On the night flight from Istanbul to Tbilisi on Sunday, one of the other Irish journalists found himself sitting next to an elderly lady who was full of chat.
But, having put in an unbroken 24 hours of work and travel, my colleague’s main concern was to get some badly needed shut-eye and, after about a half-an-hour of pleasant if largely one-sided conversation, he politely informed his new companion that he was going to go to sleep now and, no, thank you very much for asking, but there was definitely no need to wake him when the in-flight meal came around.
And out he went, like a light.
Next thing he knew, he was being brutally wrenched from the arms of Morpheus by a tremendous blow to the chest. In a state of bewildered shock (he’d probably been having the novelty underpants dream too), he turned to find his travelling companion smiling sweetly at him. She explained:
My colleague, a very peaceable man by nature, reckons it’s the closest he has ever been to murdering another human being in cold blood.
So, for sure, there’ll be lots not to miss when all the planes are finally grounded. But for me, all the hassle can still seem worth it when, as happened last week, I was lucky enough to be at a window seat as the plane approached Geneva and I could drink in the incomparable visual sight of the snow-capped Alps glowing deep gold in the evening sun.

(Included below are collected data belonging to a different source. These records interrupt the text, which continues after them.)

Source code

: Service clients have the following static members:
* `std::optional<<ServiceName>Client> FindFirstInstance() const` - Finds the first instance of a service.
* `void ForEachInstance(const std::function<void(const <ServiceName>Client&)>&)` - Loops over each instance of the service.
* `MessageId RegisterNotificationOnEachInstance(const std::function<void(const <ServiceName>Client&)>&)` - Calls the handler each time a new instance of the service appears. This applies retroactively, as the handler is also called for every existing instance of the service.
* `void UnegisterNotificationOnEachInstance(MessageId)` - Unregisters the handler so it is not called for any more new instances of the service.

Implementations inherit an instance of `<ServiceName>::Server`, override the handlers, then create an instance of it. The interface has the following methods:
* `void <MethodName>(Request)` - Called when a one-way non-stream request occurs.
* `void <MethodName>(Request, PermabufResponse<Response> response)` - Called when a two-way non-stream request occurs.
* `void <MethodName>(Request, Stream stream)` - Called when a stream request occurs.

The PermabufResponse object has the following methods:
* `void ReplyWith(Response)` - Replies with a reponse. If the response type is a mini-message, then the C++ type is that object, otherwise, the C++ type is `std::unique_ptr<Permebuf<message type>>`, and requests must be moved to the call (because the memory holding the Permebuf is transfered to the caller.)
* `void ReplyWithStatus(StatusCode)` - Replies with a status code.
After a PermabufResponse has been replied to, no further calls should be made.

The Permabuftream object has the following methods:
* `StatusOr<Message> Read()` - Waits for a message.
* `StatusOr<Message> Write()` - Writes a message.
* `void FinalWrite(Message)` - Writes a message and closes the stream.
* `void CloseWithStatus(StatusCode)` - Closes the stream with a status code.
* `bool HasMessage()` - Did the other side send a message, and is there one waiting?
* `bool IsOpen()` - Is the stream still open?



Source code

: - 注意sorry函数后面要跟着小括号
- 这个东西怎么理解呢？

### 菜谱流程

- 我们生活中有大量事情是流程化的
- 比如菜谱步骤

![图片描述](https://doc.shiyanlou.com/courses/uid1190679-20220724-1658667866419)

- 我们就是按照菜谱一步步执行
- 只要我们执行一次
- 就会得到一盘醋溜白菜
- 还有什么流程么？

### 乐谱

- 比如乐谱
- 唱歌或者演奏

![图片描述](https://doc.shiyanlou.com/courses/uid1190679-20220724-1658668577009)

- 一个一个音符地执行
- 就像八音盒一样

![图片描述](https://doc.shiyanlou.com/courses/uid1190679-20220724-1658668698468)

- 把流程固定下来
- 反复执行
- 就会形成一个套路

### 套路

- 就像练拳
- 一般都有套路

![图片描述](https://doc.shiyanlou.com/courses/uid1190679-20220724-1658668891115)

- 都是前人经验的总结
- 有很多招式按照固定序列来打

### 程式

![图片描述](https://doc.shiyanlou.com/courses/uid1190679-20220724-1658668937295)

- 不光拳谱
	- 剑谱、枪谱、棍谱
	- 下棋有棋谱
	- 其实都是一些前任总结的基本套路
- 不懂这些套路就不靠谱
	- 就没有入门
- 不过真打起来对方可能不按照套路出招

And, as the bould Trap was wont to put it, it was a case of the ‘same, same but different’ descending into Heathrow on the second-last leg of the journey home, the flight-path taking us low over the heart of London, so that I could indulge the almost childish joy of picking out landmarks like the Eye, the great river itself , the Houses of Parliament and Big Ben and, a bit further off in the distance, the white arch towering over Wembley stadium.
Which brings us, via an appropriately circuitous route, back to the whole point of the exercise. Ah, yes, the football, of which perhaps enough has been said already for now.
Mick McCarthy’s relations with the media appear to have come under growing strain since last weekend and, while I always suspect that such matters tend to be of more inflated importance to the two parties involved than to anyone else with a consuming interest in the game, it might be worth saying for the record that, on this globe-trotting sports reporter beat, nothing shortens a long journey home or eases the pain of a red-eye departure, quite like having a positive result or two to send us merrily on our way.
But one point from six out of Tbilisi and Geneva, on the back of performances which, from the middle of the park forward, were for the most part alarmingly lacking in creativity, cohesion and composure, provided almost nothing of cheer to write home about.
And yet, as the manager can hardly be faulted for insisting on pointing out, his team are still just one win away from the Euro Finals — and with the insurance of a play-off parachute all but officially tucked under the seat in case of (another) emergency against the Danes.
So the journey continues and, as so often with Irish teams in the past, whether it’s by car or train or bus or plane, we will find ourselves travelling, once again, more in hope than expectation. Onwards if not necessarily upwards. Flying by the seat of our pants, as it were. But, hey, we’ll take that over being grounded already, right?